日本の半導体は錆びついたのか

日本の半導体は、コロナ・ワクチンの教訓に学んで、「なぜ次代を先導できないのか」

日本の産業政策には成功体験の思い出しか残っていないのかな〜。どうして失敗を教訓にしないのでしょうか?失敗は成功の基(もと)ということわざがあるじゃないですか。ぜひ失敗体験をもう一度、反芻して一緒に反省しましょう。このままでは新型コロナワクチンで遅れをとった開発競争を再び目の当たりにすることになります。

政府は2021年6月18日、経済財政運営と改革の基本方針2021と成長戦略を閣議決定しました。デジタル化や脱炭素など4分野に重点を置きますが、半導体を戦略物資と位置づけ、サプライチェーン(供給網)の強化に集中投資するそうです。成長戦略では経済安全保障の観点から先端半導体の開発・製造拠点を国内に誘致する目標に、日本のメーカーと米国・台湾の連携を加速させます。

- [提供資料]
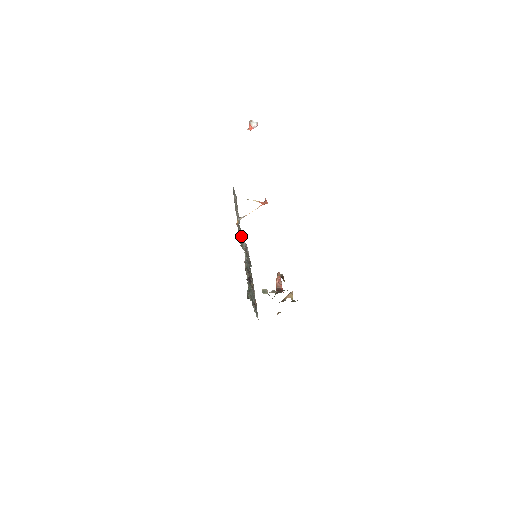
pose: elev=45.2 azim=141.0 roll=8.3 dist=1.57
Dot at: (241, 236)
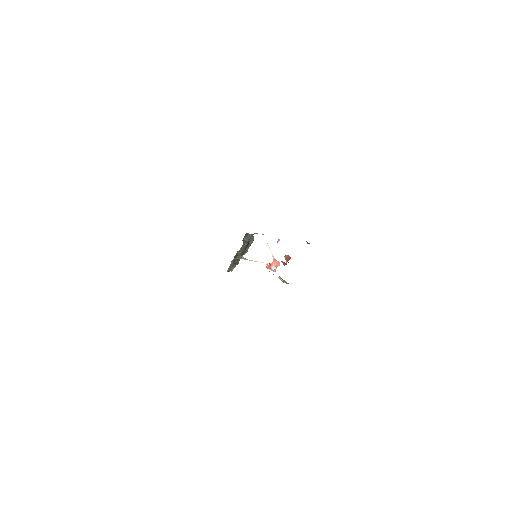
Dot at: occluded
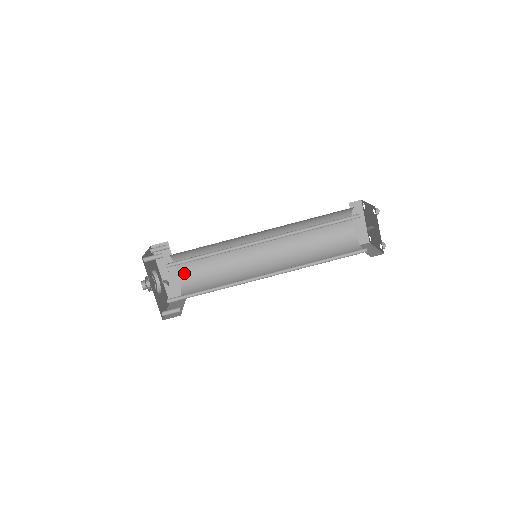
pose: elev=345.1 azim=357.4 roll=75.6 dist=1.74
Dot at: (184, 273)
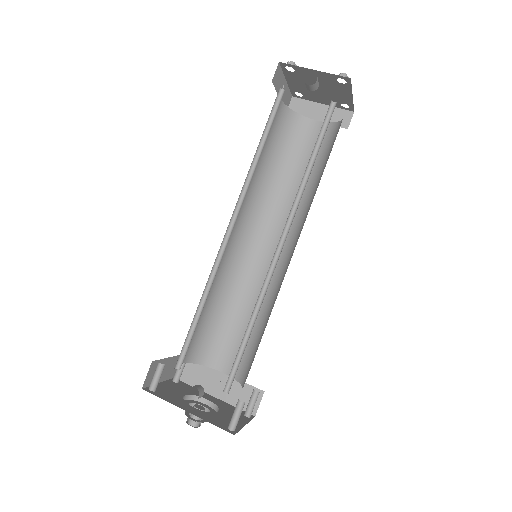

- [問題]
日本の半導体をめぐる文章を、最後の文の後から書き継いでください。 上の資料は、文章とは別の出典から取られたものです。

- [解答]
もうデジャヴ(既視感)ですね。私は1990年代、日本の半導体メーカーが世界シェアの5割以上を握る最強の時代に電機業界を担当していました。以来、まさに頂点から奈落へ落ち込み、復活に向けての試行錯誤をいくつも目にしました。例えば19年前の2002年、経産省がまとめた半導体産業に関する報告書があります。国際競争力の復活を目指すため、企業連携などで効率化、標準化を呼びかけて生産コストの削減を目指しました。国内11社が出資した「先端SoC基盤技術開発」、研究開発のプロジェクトの統合などもありましたが、結果として思ったような成果が上がりませんでした。背景には激しい日米半導体貿易摩擦がありました。輸出競争力そのものが否定されるような政治的な圧力が高まったほか、円高に加えウオン安など韓国の国と民間が一体となった半導体産業の育成と攻勢を受けます。日本の半導体メーカーは国内からも悪役と見られ、気の毒でした。結果、文字通り萎えてしまいました。最後の切り札的な存在であったエルピーダは2012年に会社更生法を申請しました。当時の坂本幸雄社長は「入社時は倉庫番、そこから社長になったんだ」と冗談めかしで話すほど他の日本メーカーにいない異色の経営者でしたが、会社更生法を申請する寸前まで「日本の技術力は世界でトップクラス。しかし、日本の生産技術をまね、日本技術者をスカウトする韓国勢に勝つためには知的財産権の保護強化が必要」と日本政府へ訴えるとともに、「サムスンに勝つためのお金がない」と苦渋の表情で語っていました。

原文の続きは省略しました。